As Cuomo noted in a letter to Rep. Barney Frank: "The contracts shockingly contain a provision that required most individuals' bonuses to be 100% of their 2007 bonuses. Thus, in the spring of last year, AIG chose to lock in bonuses for 2008 at 2007 levels despite obvious signs that 2008 performance would be disastrous in comparison to the year before."

The lame argument that those bonus-baby employees needed to be retained in order to sort out the mess they had created was also shot down by Cuomo, who revealed after his office's initial investigation had pierced AIG's veil of secrecy that "[e]leven of the individuals who received `retention' bonuses of $1 million or more are no longer working at AIG, including one who received $4.6 million."

But the $165 million in taxpayer funds used to reward them is but a sideshow in a far larger drama of moral decay swirling around the banking bailout. It should not distract from the many billions, not paltry millions, of our dollars being diverted to reward the very folks who brought us such misery. Consider the $12.8 billion of the $170 billion that taxpayers gave AIG in bailout funds that AIG then secretly diverted to Goldman Sachs, a company that evidently has a lock on both the Treasury Department and the Federal Reserve no matter which political party is in power. It was the biggest payoff among those that AIG made to a score of foreign and domestic financial giants.

The bailout is a response to a banking crisis that resulted from the radical deregulation pushed by former Goldman Sachs honcho Robert Rubin when he was President Clinton's treasury secretary. Another Goldman Sachs chairman-turned-treasury-secretary, Henry Paulson, in the Bush administration designed the trillion-dollar bank bailout that will go down as the greatest swindle in U.S. history.

It was because of Paulson that AIG was saved from bankruptcy hours after Goldman rival Lehman Brothers was allowed to go down the drain. Why that reversal of strategy in a top-secret meeting called by then New York Fed Chair Timothy Geithner, a Rubin protégé and now Barack Obama's treasury secretary? Why was Goldman's Lloyd Blankfein the only financial industry CEO in attendance? When that news leaked out, his role was defended as that of a noninvolved concerned citizen with expert knowledge, and whose firm had no direct monetary stake in the outcome.

That was a lie.

Goldman Sachs was into AIG insurance policies for at least $20 billion, which is why the firm got that $12.8 billion while Paulson was in charge. It took six months for the embarrassing facts to finally come out. The bailout program was administered by Neel Kashkari, a former Goldman Sachs VP; why are we not surprised at that?

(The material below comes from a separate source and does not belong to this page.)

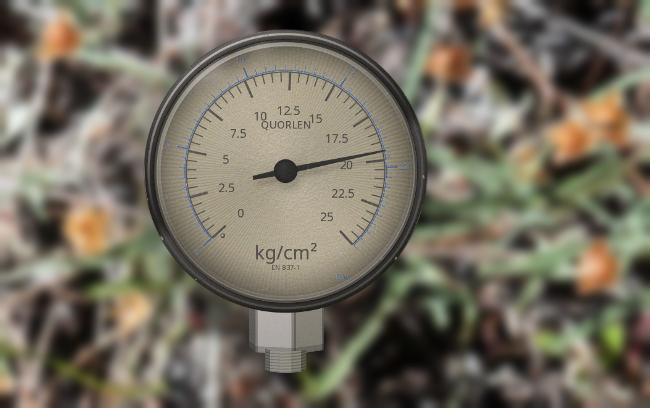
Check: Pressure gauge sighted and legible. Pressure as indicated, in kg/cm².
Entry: 19.5 kg/cm²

Another pretend innocent in all this is AIG's CEO Edward M. Liddy, famed defender of the $440,000 AIG executive retreat in Monarch Beach, Calif., held on the heels of the taxpayer bailout. His actions now are defended as mistakes made by a well-intentioned outsider who decided to work for a dollar a year after Paulson appointed him head of AIG. That is just garbage.

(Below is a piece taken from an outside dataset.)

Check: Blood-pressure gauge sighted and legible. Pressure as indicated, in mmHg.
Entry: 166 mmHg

Liddy was complicit in Goldman Sachs' role in creating this mess. As a director of Goldman Sachs, he was paid $685,770 in 2007 and would have come in for some questioning if the firm had gone down. Liddy even headed its audit committee during the five years before he resigned that seat to take over AIG in September 2008. As for his salary sacrifice, not to worry; in 2005, when he was still CEO of Allstate Insurance, he received $26.7 million in compensation.

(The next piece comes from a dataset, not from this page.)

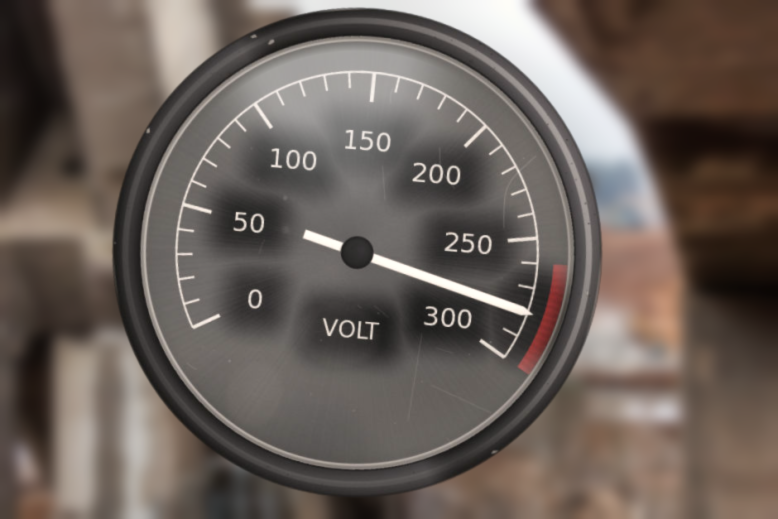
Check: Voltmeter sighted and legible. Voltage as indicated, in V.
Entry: 280 V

What we have here is a rare glimpse into the workings of the billionaires' club, that elite gang of perfectly legal loan sharks who, in only the most egregious cases, will be judged as criminals-Bernard Madoff, former chairman of NASDAQ, comes to mind. These other amoral sharks, who confiscated billions from shareholders and the 401(k) accounts of innocent victims, were rewarded handsomely, rarely needing to break the laws their lobbyists had purchased.